At the lower bound of installed costs, and assuming an average wind speed of 9m/s, offshore wind's generating costs fall from the current ballpark figure of around $200/MWh to just $150/MWh. If this can be realised in practice rather than on paper, then offshore wind is highly competitive with new nuclear.
Clearly, offshore has greater potential for cost reduction than onshore, but both sectors are enjoying lower costs in manufacturing and transport due to the collapse in oil prices.
Steel and copper prices have also fallen sharply in the past year, with production outstripping falling demand. That should also contribute to a future cut in the costs of turbines and towers.
Most projections indicate the cost of wind energy will continue to fall, but there are caveats. Perhaps the most important is that there is no sudden surge in commodity prices, nor shortages of wind turbines, two issues that caused a sharp rise in turbine prices about ten years ago.

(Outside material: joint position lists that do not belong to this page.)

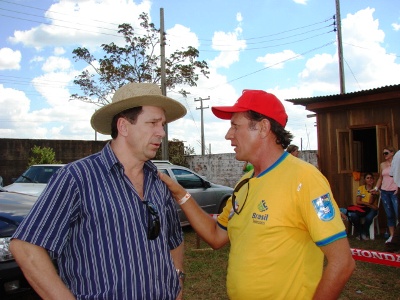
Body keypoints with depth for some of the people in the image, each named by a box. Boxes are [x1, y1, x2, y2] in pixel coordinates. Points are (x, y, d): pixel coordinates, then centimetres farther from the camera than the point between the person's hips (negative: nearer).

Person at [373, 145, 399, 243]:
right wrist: (376, 188, 4)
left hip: (395, 192, -5)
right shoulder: (382, 165, 10)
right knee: (389, 215, 9)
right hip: (384, 192, 5)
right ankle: (391, 235, 15)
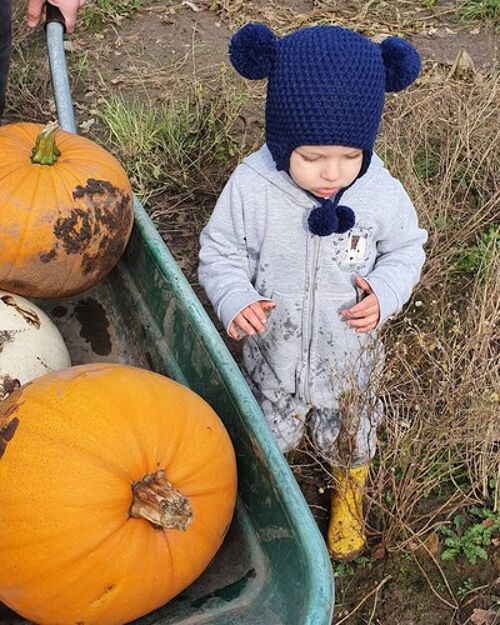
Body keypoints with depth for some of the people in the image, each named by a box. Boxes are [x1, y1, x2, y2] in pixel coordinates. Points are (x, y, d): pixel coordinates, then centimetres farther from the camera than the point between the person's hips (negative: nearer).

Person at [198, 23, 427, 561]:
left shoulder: (381, 193, -21)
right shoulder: (251, 187, -26)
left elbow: (406, 248, -3)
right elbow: (220, 251, -13)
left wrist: (385, 293, -22)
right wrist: (234, 299, -32)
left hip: (349, 353, 1)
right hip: (273, 350, -1)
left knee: (349, 437, 27)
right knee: (266, 436, 26)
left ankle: (349, 497, 60)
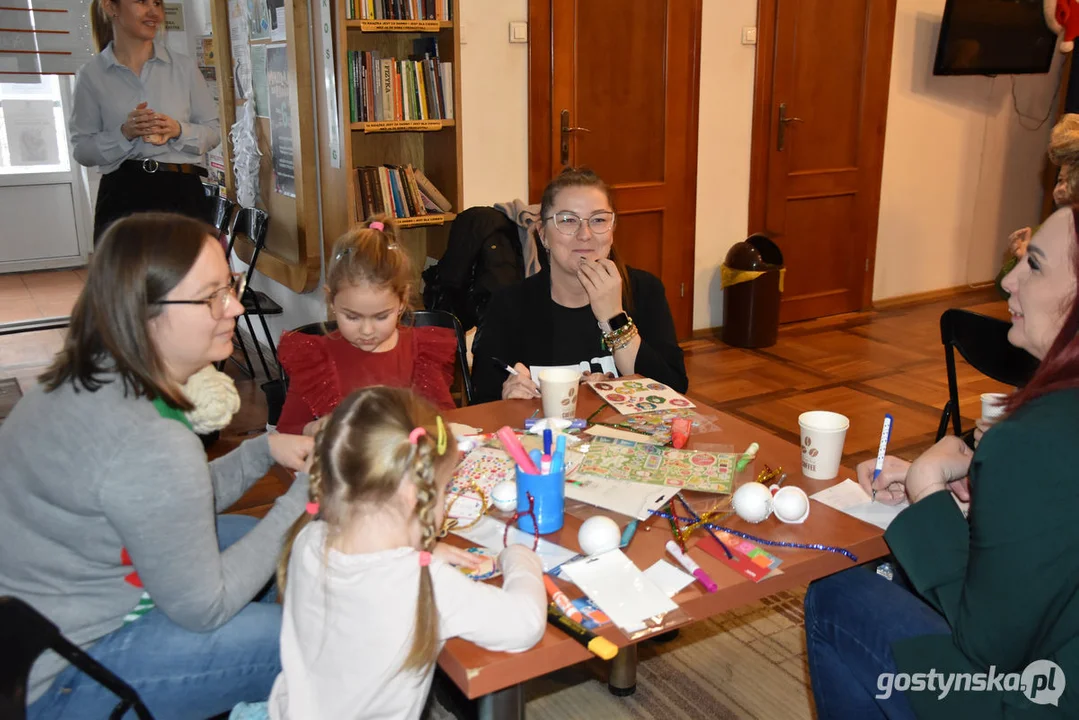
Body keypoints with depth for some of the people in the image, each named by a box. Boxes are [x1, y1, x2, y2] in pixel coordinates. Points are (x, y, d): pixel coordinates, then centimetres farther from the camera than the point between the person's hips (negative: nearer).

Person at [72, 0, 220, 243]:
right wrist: (125, 133, -12)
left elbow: (214, 131, 10)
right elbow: (82, 150, 5)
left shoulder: (184, 66, 8)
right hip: (122, 197, 0)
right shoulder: (92, 75, 5)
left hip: (182, 191, 1)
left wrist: (178, 131, -10)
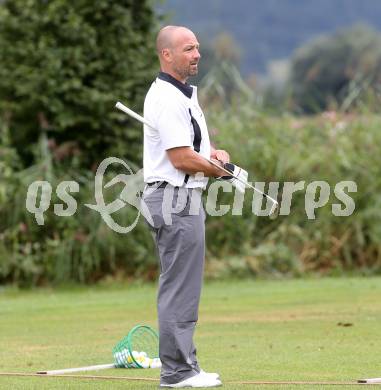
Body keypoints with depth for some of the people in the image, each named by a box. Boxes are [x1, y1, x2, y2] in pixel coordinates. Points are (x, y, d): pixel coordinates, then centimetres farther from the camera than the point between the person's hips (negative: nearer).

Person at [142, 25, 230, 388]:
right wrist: (219, 168, -6)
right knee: (179, 287, -8)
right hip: (174, 198, -11)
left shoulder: (185, 95, 17)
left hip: (185, 199, 11)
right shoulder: (167, 99, -16)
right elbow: (182, 159, -21)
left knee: (182, 287, 13)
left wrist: (214, 153, 5)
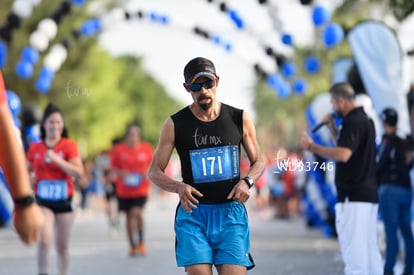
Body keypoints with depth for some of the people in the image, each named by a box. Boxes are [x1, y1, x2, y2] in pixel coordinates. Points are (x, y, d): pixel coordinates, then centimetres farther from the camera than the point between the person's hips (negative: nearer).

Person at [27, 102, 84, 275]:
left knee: (62, 247, 8)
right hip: (43, 202, 0)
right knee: (45, 239, -23)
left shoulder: (69, 145, -4)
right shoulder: (35, 148, 3)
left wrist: (57, 159, -22)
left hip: (64, 202, 0)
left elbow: (79, 173, -15)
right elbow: (27, 171, 19)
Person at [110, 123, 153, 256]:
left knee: (137, 212, -22)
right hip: (124, 190, 2)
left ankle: (141, 241, -3)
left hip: (141, 189, -2)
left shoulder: (146, 148, -2)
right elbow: (113, 167, 5)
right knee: (129, 216, 9)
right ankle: (132, 245, 24)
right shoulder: (119, 150, -4)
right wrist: (120, 173, -16)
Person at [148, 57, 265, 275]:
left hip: (231, 213, 1)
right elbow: (155, 172, 5)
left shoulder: (240, 119, 5)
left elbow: (258, 162, 16)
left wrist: (247, 181, -7)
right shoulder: (175, 124, 1)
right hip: (193, 212, -1)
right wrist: (179, 187, -16)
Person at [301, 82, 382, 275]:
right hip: (368, 195, 10)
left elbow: (343, 154, -28)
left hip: (353, 196, -10)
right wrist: (333, 129, 19)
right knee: (369, 248, 12)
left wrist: (311, 146, -19)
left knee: (353, 250, -11)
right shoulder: (364, 119, 18)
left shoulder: (352, 122, -14)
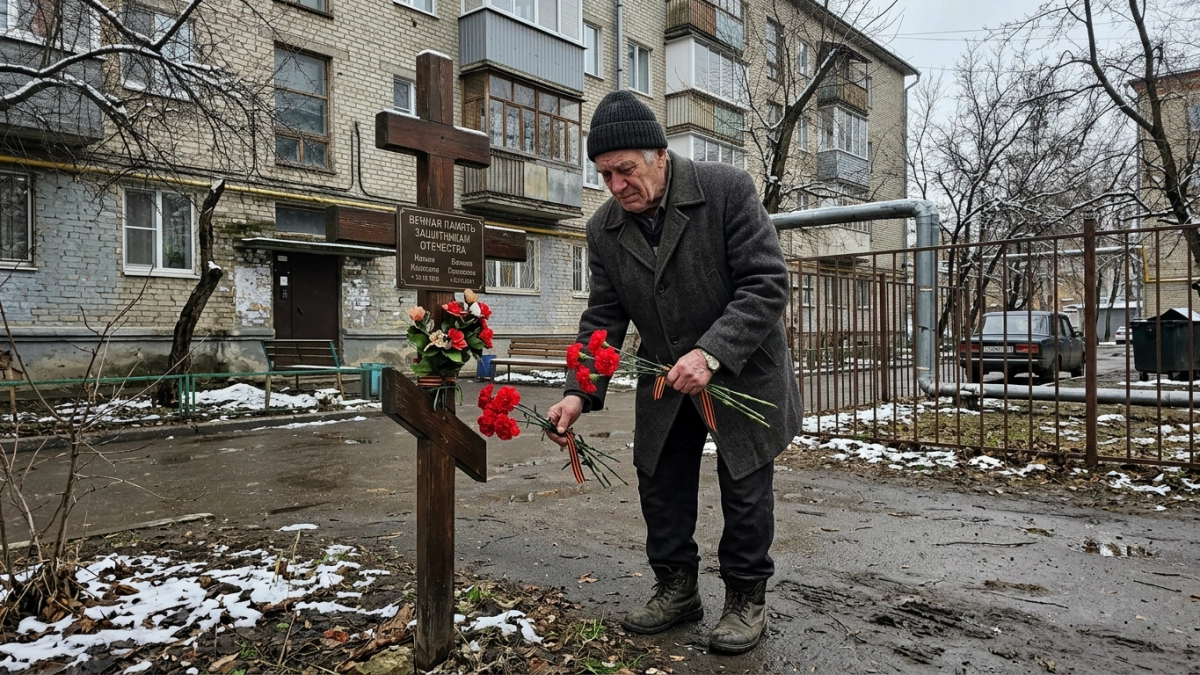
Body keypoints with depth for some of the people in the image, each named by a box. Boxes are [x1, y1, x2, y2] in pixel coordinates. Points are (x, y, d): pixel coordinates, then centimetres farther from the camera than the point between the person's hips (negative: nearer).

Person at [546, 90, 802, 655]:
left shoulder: (727, 190, -19)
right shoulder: (604, 229, -6)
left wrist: (711, 354, -32)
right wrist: (580, 393, -15)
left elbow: (766, 285, -21)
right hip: (666, 379, 5)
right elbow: (604, 317, -2)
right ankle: (676, 589, 31)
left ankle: (746, 600, 25)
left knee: (745, 488, 5)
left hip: (742, 371, -4)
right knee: (661, 485, 11)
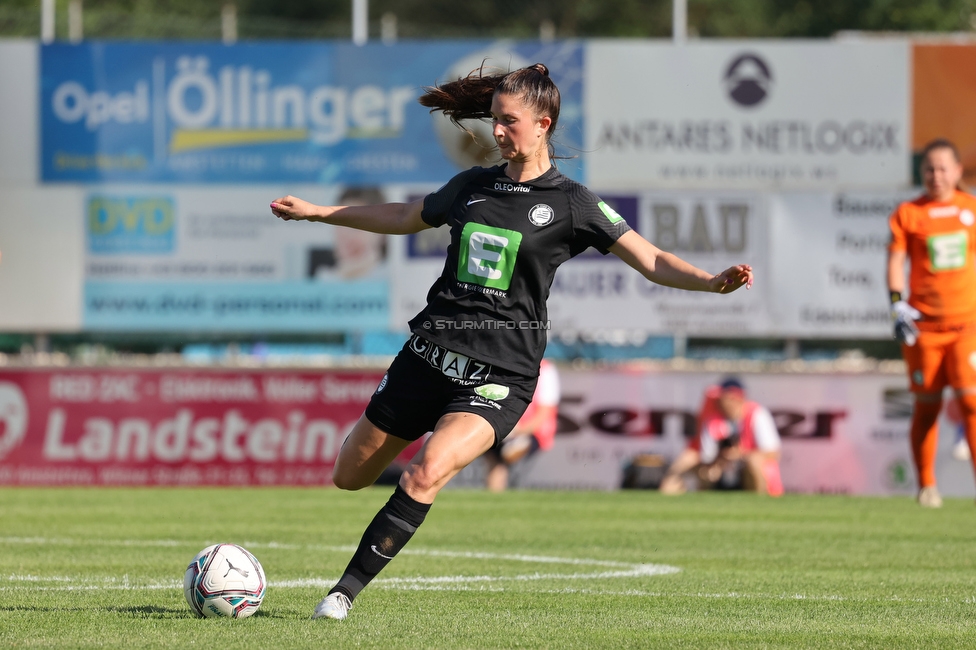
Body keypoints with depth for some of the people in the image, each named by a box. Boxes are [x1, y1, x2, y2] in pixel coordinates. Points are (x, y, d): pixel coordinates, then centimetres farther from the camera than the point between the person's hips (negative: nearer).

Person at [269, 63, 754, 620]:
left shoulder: (571, 204, -4)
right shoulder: (472, 187, 9)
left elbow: (652, 261, -6)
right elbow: (404, 219, 27)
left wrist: (713, 281, -24)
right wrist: (315, 211, 30)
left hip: (499, 375, -5)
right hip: (430, 355, 5)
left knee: (425, 476, -28)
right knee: (349, 477, 13)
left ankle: (348, 590, -19)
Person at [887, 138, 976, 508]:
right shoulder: (908, 213, 4)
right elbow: (896, 261, 1)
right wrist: (897, 304, -13)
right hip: (924, 324, 0)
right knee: (927, 405, 3)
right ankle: (926, 486, 14)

However, there is a general consensus that electricity prices from wind will continue to fall, although at a slower rate than the 25% drop recorded between 2008 and 2014, mentioned earlier. NREL's annual technology baseline suggests prices may fall by 15% between 2015 and 2030.
By 2030 the generation cost is likely to be around $50/MWh on sites with average wind speeds of 7.4m/s. BVG Associates, in its Future renewable energy costs: onshore wind report for KIC InnoEnergy, took a more cautious view, suggesting a 6% drop by 2025.

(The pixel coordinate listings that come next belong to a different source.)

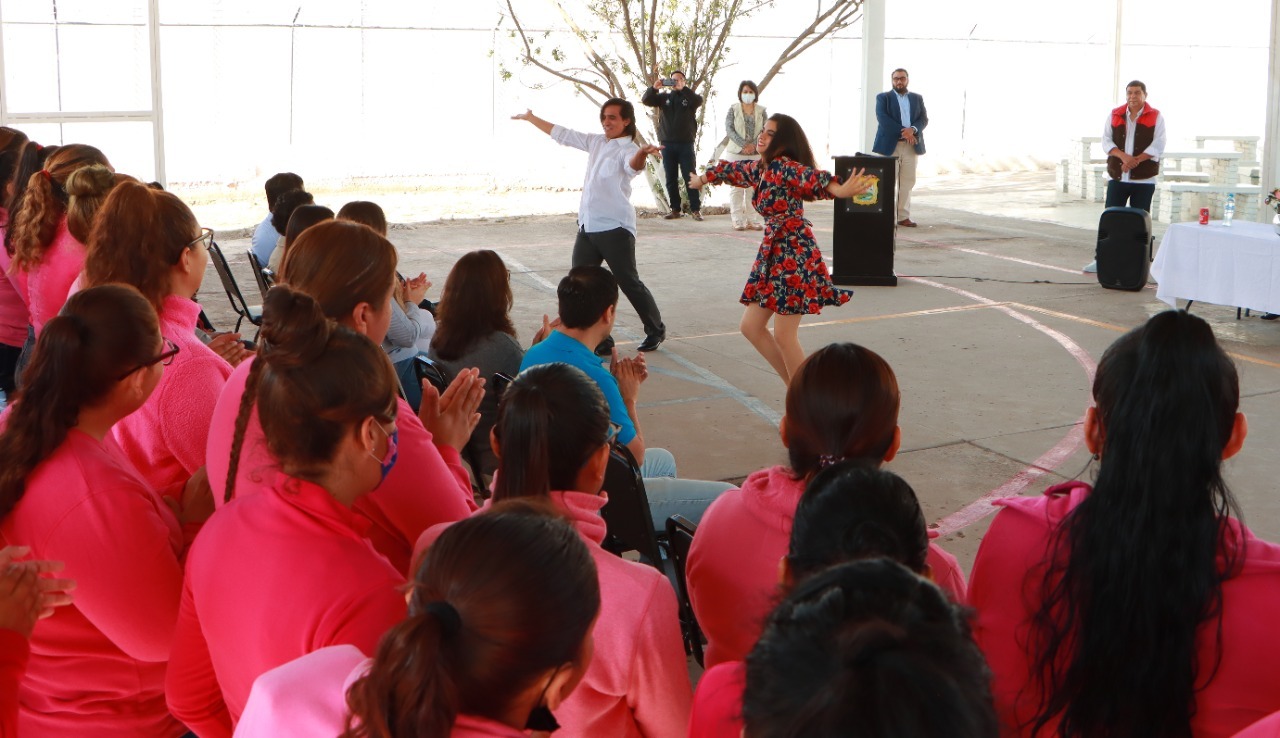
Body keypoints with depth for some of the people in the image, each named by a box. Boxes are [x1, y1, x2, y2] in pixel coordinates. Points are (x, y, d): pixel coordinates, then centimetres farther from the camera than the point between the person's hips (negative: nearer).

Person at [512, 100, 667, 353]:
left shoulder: (627, 149, -12)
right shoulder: (596, 142, 11)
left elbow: (633, 165, -36)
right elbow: (561, 134, 22)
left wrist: (642, 154, -59)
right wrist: (530, 118, 27)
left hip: (615, 228, -8)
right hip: (587, 227, 8)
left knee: (630, 284, 0)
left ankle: (656, 331, 20)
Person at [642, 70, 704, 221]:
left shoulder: (689, 96, 7)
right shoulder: (664, 97, 13)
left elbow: (699, 100, -14)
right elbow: (646, 100, 1)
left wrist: (682, 88, -22)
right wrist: (654, 88, -16)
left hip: (686, 143, -2)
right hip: (667, 144, 2)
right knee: (671, 179, 4)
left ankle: (695, 209, -1)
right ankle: (675, 209, 10)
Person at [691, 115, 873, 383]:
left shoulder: (784, 166, -15)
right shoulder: (760, 167, 12)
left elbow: (812, 177, -36)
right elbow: (733, 170, 33)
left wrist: (840, 190, -56)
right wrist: (702, 178, 51)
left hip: (794, 253, -10)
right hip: (773, 251, 10)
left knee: (784, 336, -6)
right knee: (751, 326, 12)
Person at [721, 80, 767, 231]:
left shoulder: (761, 111, 7)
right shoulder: (733, 109, 2)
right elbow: (729, 129, -6)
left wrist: (754, 145, -16)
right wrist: (743, 145, -17)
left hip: (756, 154, 2)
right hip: (736, 153, -1)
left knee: (754, 188, 2)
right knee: (737, 187, -2)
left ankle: (754, 220, 5)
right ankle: (738, 221, 0)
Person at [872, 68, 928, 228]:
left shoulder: (917, 98, 16)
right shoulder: (883, 98, 5)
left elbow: (924, 118, 7)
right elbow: (882, 118, -9)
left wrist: (913, 130, -14)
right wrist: (902, 131, -17)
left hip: (911, 145, 3)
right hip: (889, 145, -3)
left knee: (908, 182, 2)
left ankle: (903, 216, 6)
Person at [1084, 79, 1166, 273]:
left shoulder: (1156, 117, 1)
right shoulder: (1115, 115, 8)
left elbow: (1157, 146, -7)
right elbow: (1106, 141, 0)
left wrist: (1135, 160, -18)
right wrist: (1123, 156, -16)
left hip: (1143, 178, -2)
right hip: (1117, 177, 2)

Offshore generation costs are expected to fall at a faster rate (see graph below). The NREL annual technology baseline suggests costs will fall from $200/MWh in 2015 to $173/MWh in 2020, and $139/MWh in 2030. A similar trend is evident in another BVG Associates report, Offshore wind: delivering more for less, with costs falling to $142/MWh in 2020 and $116/MWh in 2030. The differences between the US and European numbers are not significant and reflect, among other things, the later start date of US offshore wind.
Solar PV is now wind's principal competitor, with costs coming down rapidly. However, this is unlikely to constrain wind development to any great extent, as it is easier to develop large-scale wind installations, particularly offshore. An increasing number of countries are now implementing measures to account for the cost of carbon, and this is likely to improve the competitive position of wind still further. After a period of some uncertainty, offshore-wind developments are now gathering momentum, and this is leading to further reductions in cost.
COMPARING COSTS — GENERATING vs WHOLESALE
There are three parameters associated with all electricity-generating technologies that are key to calculating their costs.
Installed costs Usually quoted as the cost per installed kilowatt, this, broadly speaking, is primarily a function of the size of the energy project, due to economies of scale. It varies from region to region.
Operating costs Expressed in dollars /MWh or dollars /kW/yr, the full spectrum of operating costs includes the operation and maintenance costs of the power station or wind project, and such factors as local taxes, grid connection and usage charges. It is not always clear whether the latter are included in reports, which can invalidate comparisons between wind farms in different locations.
Fuel costs These are zero for wind energy and quite low for nuclear, but for gas and coal, represent a significant portion of the total generation costs.
Although it is customary to compare wind energy generation costs with those of gas or coal-fired generation, another approach is to compare wind with the value of the electricity that is displaced.
In practice, this is the wholesale price of electricity in a network, which is usually higher than the marginal fuel cost. Wholesale electricity prices vary between different systems, and on an hourly basis, so reference figures cannot easily be specified.